# [Your instructions]
Give back only the lines in the records below from the one with "Tosses | | | | | |" to the one with "(Continued)", both inclusive, word for word.

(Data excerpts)
= Beginning of Section =

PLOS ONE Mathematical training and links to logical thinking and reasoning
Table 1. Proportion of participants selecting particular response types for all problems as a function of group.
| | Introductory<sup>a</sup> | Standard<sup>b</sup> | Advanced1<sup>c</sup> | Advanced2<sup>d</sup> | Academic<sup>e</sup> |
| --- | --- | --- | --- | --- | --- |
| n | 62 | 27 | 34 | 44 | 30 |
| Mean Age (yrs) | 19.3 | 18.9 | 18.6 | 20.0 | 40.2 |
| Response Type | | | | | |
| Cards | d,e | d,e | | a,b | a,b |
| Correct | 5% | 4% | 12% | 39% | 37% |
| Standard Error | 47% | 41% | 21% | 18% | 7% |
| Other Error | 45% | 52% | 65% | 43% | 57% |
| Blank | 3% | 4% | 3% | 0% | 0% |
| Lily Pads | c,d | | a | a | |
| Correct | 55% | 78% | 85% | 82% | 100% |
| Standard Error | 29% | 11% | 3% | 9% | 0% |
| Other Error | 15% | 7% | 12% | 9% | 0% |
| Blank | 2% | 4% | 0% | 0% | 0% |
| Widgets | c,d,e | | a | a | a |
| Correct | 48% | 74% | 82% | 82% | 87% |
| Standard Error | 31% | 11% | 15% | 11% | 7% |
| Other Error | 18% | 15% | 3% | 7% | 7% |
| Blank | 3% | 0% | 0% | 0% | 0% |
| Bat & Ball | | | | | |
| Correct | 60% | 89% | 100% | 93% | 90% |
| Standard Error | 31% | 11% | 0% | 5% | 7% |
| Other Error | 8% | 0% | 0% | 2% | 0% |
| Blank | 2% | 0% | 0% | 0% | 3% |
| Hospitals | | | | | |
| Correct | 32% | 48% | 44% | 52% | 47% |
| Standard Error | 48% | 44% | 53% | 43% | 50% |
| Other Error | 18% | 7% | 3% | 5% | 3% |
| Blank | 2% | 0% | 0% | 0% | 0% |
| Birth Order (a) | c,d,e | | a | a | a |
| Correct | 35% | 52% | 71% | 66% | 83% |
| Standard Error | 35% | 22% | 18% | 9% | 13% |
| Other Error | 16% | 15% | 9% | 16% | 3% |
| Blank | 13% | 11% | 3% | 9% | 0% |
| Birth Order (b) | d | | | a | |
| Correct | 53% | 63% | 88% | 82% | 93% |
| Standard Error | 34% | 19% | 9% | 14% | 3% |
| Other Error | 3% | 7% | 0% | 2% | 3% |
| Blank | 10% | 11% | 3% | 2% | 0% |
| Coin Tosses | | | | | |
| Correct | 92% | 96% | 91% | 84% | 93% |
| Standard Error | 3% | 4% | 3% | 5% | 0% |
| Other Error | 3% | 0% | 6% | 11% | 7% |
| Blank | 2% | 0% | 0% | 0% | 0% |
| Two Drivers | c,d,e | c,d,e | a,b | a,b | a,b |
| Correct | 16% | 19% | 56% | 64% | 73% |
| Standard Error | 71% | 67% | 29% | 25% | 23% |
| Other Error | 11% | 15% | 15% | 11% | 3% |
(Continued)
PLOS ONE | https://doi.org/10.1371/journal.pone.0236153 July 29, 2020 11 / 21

= End of Section =

# [Task answer]
| Coin Tosses | | | | | |
| Correct | 92% | 96% | 91% | 84% | 93% |
| Standard Error | 3% | 4% | 3% | 5% | 0% |
| Other Error | 3% | 0% | 6% | 11% | 7% |
| Blank | 2% | 0% | 0% | 0% | 0% |
| Two Drivers | c,d,e | c,d,e | a,b | a,b | a,b |
| Correct | 16% | 19% | 56% | 64% | 73% |
| Standard Error | 71% | 67% | 29% | 25% | 23% |
| Other Error | 11% | 15% | 15% | 11% | 3% |
(Continued)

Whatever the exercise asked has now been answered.